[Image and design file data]
# # # # #
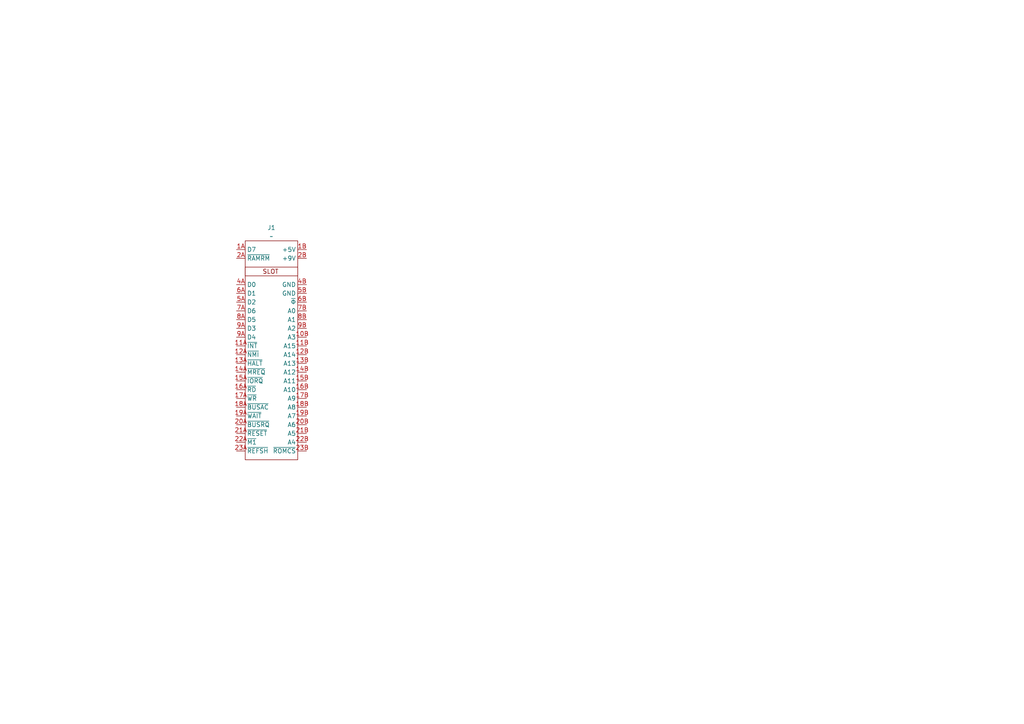
<source format=kicad_sch>
(kicad_sch
	(version 20250114)
	(generator "eeschema")
	(generator_version "9.0")
	(uuid "76c39024-cbb1-47d2-b270-4610a6e601d6")
	(paper "A4")
	
	(symbol
		(lib_id "Clueless_Engineer:TS1500_Edge_Connector")
		(at 78.74 97.79 0)
		(unit 1)
		(exclude_from_sim no)
		(in_bom yes)
		(on_board yes)
		(dnp no)
		(fields_autoplaced yes)
		(uuid "2f0acde7-8e8a-420b-bb34-7717f1ae0ab0")
		(property "Reference" "J1"
			(at 78.74 66.04 0)
			(effects
				(font
					(size 1.27 1.27)
				)
			)
		)
		(property "Value" "~"
			(at 78.74 68.58 0)
			(effects
				(font
					(size 1.27 1.27)
				)
			)
		)
		(property "Footprint" ""
			(at 78.74 97.79 0)
			(effects
				(font
					(size 1.27 1.27)
				)
				(hide yes)
			)
		)
		(property "Datasheet" ""
			(at 78.74 97.79 0)
			(effects
				(font
					(size 1.27 1.27)
				)
				(hide yes)
			)
		)
		(property "Description" ""
			(at 78.74 97.79 0)
			(effects
				(font
					(size 1.27 1.27)
				)
				(hide yes)
			)
		)
		(pin "16A"
			(uuid "6aa95d5d-b2eb-44af-9047-2636414b1641")
		)
		(pin "6A"
			(uuid "ea3794d0-b1bb-42c0-90f9-da2e7a2a79d5")
		)
		(pin "15A"
			(uuid "693452a3-cd51-4dbd-8d8e-44b71c3fe64c")
		)
		(pin "2B"
			(uuid "c6d9a400-3b73-4270-8981-6101ea1d4eaf")
		)
		(pin "4B"
			(uuid "ec9e38f6-65dc-4874-9047-32c4637a784f")
		)
		(pin "2A"
			(uuid "af2b4a07-4720-438a-8bea-1cdc14ff226c")
		)
		(pin "14A"
			(uuid "3efe861b-c89a-4510-ba16-90c28d5cbdb4")
		)
		(pin "23B"
			(uuid "a5812c7b-922f-41e6-a62c-55595ff6862c")
		)
		(pin "1B"
			(uuid "584db0ca-00a5-420e-a3f1-98f173ddf742")
		)
		(pin "14B"
			(uuid "225bb71b-e879-44f4-93dc-0bc49d487f13")
		)
		(pin "15B"
			(uuid "0d58f1fa-02fd-4adb-8b72-41322a4e110f")
		)
		(pin "16B"
			(uuid "6c4cfa81-c1c6-44b6-a0c8-a97e81b7425a")
		)
		(pin "17B"
			(uuid "0e78c15f-d34c-47c1-997c-a5a0b43722f6")
		)
		(pin "18B"
			(uuid "c46baa54-43e0-40db-90c3-e253655b00a2")
		)
		(pin "19B"
			(uuid "99a032b5-daf5-4276-8d2d-915b4af6ed15")
		)
		(pin "20B"
			(uuid "a20da495-2ad6-46be-aec6-399fa4b73101")
		)
		(pin "21B"
			(uuid "b9b3c34b-9215-478b-9308-c88f6e027299")
		)
		(pin "22B"
			(uuid "66cb0d94-8cd5-4d1d-9aec-940d8be12268")
		)
		(pin "4A"
			(uuid "115ca7c5-89af-4335-9568-d2d23969d7c5")
		)
		(pin "12A"
			(uuid "4c3b4114-ff1e-41a8-b75e-8feb495c9147")
		)
		(pin "5B"
			(uuid "abcf5b3a-d769-43df-9c48-bfcbcb868e21")
		)
		(pin "6B"
			(uuid "51eeb614-4957-4b29-904f-3a8c58a7ca2b")
		)
		(pin "7B"
			(uuid "97928e66-b416-4854-a6bd-150cdafd421c")
		)
		(pin "8B"
			(uuid "155b8b47-b839-4ae9-898f-acec36e18576")
		)
		(pin "9B"
			(uuid "705396fc-44e9-4ef1-9a12-c1e9615e257d")
		)
		(pin "11A"
			(uuid "f2527ee1-aa9d-4ba9-9bb3-f8fa46fae2b4")
		)
		(pin "10B"
			(uuid "81717d0e-33fa-4e25-acd8-8fae3232d081")
		)
		(pin "11B"
			(uuid "5a0fec29-a4af-4880-ac66-2a5ca923ddb9")
		)
		(pin "12B"
			(uuid "834bb695-bf39-4162-a2db-936d651f2844")
		)
		(pin "13B"
			(uuid "c191860a-80c6-4f3a-98ef-c065377e97cd")
		)
		(pin "9A"
			(uuid "652ab62b-d8e4-41e4-a7a7-6457223fc05f")
		)
		(pin "17A"
			(uuid "1f36235b-e433-424f-9c1a-ad9694ec94f5")
		)
		(pin "18A"
			(uuid "89ebde21-74cc-4096-9811-7f883a62520e")
		)
		(pin "19A"
			(uuid "7a8e6157-4e00-4a25-815a-dc11720dcf8b")
		)
		(pin "20A"
			(uuid "ffd26ba6-e99e-454a-ae71-0a59b1c1dd61")
		)
		(pin "21A"
			(uuid "24e520ec-ee9e-4094-b873-cec9a2c24c57")
		)
		(pin "22A"
			(uuid "0904d894-feaf-451d-8df5-fa57733a4612")
		)
		(pin "23A"
			(uuid "4ff407c7-7a3a-46f2-aa80-55793f8fead8")
		)
		(pin "13A"
			(uuid "c210e58f-d719-4307-b3f7-f8529c175565")
		)
		(pin "8A"
			(uuid "e4b6bf8e-e9ac-4571-af1c-aaf528d6c436")
		)
		(pin "1A"
			(uuid "d604f4ea-0b00-4f30-b028-61d942388942")
		)
		(pin "9A"
			(uuid "f548f0fe-f142-4de3-bf2c-3ea799902eb4")
		)
		(pin "7A"
			(uuid "77d23615-fc70-4e54-839b-88ed2f6fa71b")
		)
		(pin "5A"
			(uuid "d3072302-3d01-49d0-87bf-176c8f7f2400")
		)
		(instances
			(project ""
				(path "/76c39024-cbb1-47d2-b270-4610a6e601d6"
					(reference "J1")
					(unit 1)
				)
			)
		)
	)
	(sheet_instances
		(path "/"
			(page "1")
		)
	)
	(embedded_fonts no)
)

</source>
# # # # #
Each line above is to be duplicated exactly, and the pictures are to be omitted.

* Answer space:
<source format=kicad_sch>
(kicad_sch
	(version 20250114)
	(generator "eeschema")
	(generator_version "9.0")
	(uuid "76c39024-cbb1-47d2-b270-4610a6e601d6")
	(paper "A4")
	
	(symbol
		(lib_id "Clueless_Engineer:TS1500_Edge_Connector")
		(at 78.74 97.79 0)
		(unit 1)
		(exclude_from_sim no)
		(in_bom yes)
		(on_board yes)
		(dnp no)
		(fields_autoplaced yes)
		(uuid "2f0acde7-8e8a-420b-bb34-7717f1ae0ab0")
		(property "Reference" "J1"
			(at 78.74 66.04 0)
			(effects
				(font
					(size 1.27 1.27)
				)
			)
		)
		(property "Value" "~"
			(at 78.74 68.58 0)
			(effects
				(font
					(size 1.27 1.27)
				)
			)
		)
		(property "Footprint" ""
			(at 78.74 97.79 0)
			(effects
				(font
					(size 1.27 1.27)
				)
				(hide yes)
			)
		)
		(property "Datasheet" ""
			(at 78.74 97.79 0)
			(effects
				(font
					(size 1.27 1.27)
				)
				(hide yes)
			)
		)
		(property "Description" ""
			(at 78.74 97.79 0)
			(effects
				(font
					(size 1.27 1.27)
				)
				(hide yes)
			)
		)
		(pin "16A"
			(uuid "6aa95d5d-b2eb-44af-9047-2636414b1641")
		)
		(pin "6A"
			(uuid "ea3794d0-b1bb-42c0-90f9-da2e7a2a79d5")
		)
		(pin "15A"
			(uuid "693452a3-cd51-4dbd-8d8e-44b71c3fe64c")
		)
		(pin "2B"
			(uuid "c6d9a400-3b73-4270-8981-6101ea1d4eaf")
		)
		(pin "4B"
			(uuid "ec9e38f6-65dc-4874-9047-32c4637a784f")
		)
		(pin "2A"
			(uuid "af2b4a07-4720-438a-8bea-1cdc14ff226c")
		)
		(pin "14A"
			(uuid "3efe861b-c89a-4510-ba16-90c28d5cbdb4")
		)
		(pin "23B"
			(uuid "a5812c7b-922f-41e6-a62c-55595ff6862c")
		)
		(pin "1B"
			(uuid "584db0ca-00a5-420e-a3f1-98f173ddf742")
		)
		(pin "14B"
			(uuid "225bb71b-e879-44f4-93dc-0bc49d487f13")
		)
		(pin "15B"
			(uuid "0d58f1fa-02fd-4adb-8b72-41322a4e110f")
		)
		(pin "16B"
			(uuid "6c4cfa81-c1c6-44b6-a0c8-a97e81b7425a")
		)
		(pin "17B"
			(uuid "0e78c15f-d34c-47c1-997c-a5a0b43722f6")
		)
		(pin "18B"
			(uuid "c46baa54-43e0-40db-90c3-e253655b00a2")
		)
		(pin "19B"
			(uuid "99a032b5-daf5-4276-8d2d-915b4af6ed15")
		)
		(pin "20B"
			(uuid "a20da495-2ad6-46be-aec6-399fa4b73101")
		)
		(pin "21B"
			(uuid "b9b3c34b-9215-478b-9308-c88f6e027299")
		)
		(pin "22B"
			(uuid "66cb0d94-8cd5-4d1d-9aec-940d8be12268")
		)
		(pin "4A"
			(uuid "115ca7c5-89af-4335-9568-d2d23969d7c5")
		)
		(pin "12A"
			(uuid "4c3b4114-ff1e-41a8-b75e-8feb495c9147")
		)
		(pin "5B"
			(uuid "abcf5b3a-d769-43df-9c48-bfcbcb868e21")
		)
		(pin "6B"
			(uuid "51eeb614-4957-4b29-904f-3a8c58a7ca2b")
		)
		(pin "7B"
			(uuid "97928e66-b416-4854-a6bd-150cdafd421c")
		)
		(pin "8B"
			(uuid "155b8b47-b839-4ae9-898f-acec36e18576")
		)
		(pin "9B"
			(uuid "705396fc-44e9-4ef1-9a12-c1e9615e257d")
		)
		(pin "11A"
			(uuid "f2527ee1-aa9d-4ba9-9bb3-f8fa46fae2b4")
		)
		(pin "10B"
			(uuid "81717d0e-33fa-4e25-acd8-8fae3232d081")
		)
		(pin "11B"
			(uuid "5a0fec29-a4af-4880-ac66-2a5ca923ddb9")
		)
		(pin "12B"
			(uuid "834bb695-bf39-4162-a2db-936d651f2844")
		)
		(pin "13B"
			(uuid "c191860a-80c6-4f3a-98ef-c065377e97cd")
		)
		(pin "9A"
			(uuid "652ab62b-d8e4-41e4-a7a7-6457223fc05f")
		)
		(pin "17A"
			(uuid "1f36235b-e433-424f-9c1a-ad9694ec94f5")
		)
		(pin "18A"
			(uuid "89ebde21-74cc-4096-9811-7f883a62520e")
		)
		(pin "19A"
			(uuid "7a8e6157-4e00-4a25-815a-dc11720dcf8b")
		)
		(pin "20A"
			(uuid "ffd26ba6-e99e-454a-ae71-0a59b1c1dd61")
		)
		(pin "21A"
			(uuid "24e520ec-ee9e-4094-b873-cec9a2c24c57")
		)
		(pin "22A"
			(uuid "0904d894-feaf-451d-8df5-fa57733a4612")
		)
		(pin "23A"
			(uuid "4ff407c7-7a3a-46f2-aa80-55793f8fead8")
		)
		(pin "13A"
			(uuid "c210e58f-d719-4307-b3f7-f8529c175565")
		)
		(pin "8A"
			(uuid "e4b6bf8e-e9ac-4571-af1c-aaf528d6c436")
		)
		(pin "1A"
			(uuid "d604f4ea-0b00-4f30-b028-61d942388942")
		)
		(pin "9A"
			(uuid "f548f0fe-f142-4de3-bf2c-3ea799902eb4")
		)
		(pin "7A"
			(uuid "77d23615-fc70-4e54-839b-88ed2f6fa71b")
		)
		(pin "5A"
			(uuid "d3072302-3d01-49d0-87bf-176c8f7f2400")
		)
		(instances
			(project ""
				(path "/76c39024-cbb1-47d2-b270-4610a6e601d6"
					(reference "J1")
					(unit 1)
				)
			)
		)
	)
	(sheet_instances
		(path "/"
			(page "1")
		)
	)
	(embedded_fonts no)
)

</source>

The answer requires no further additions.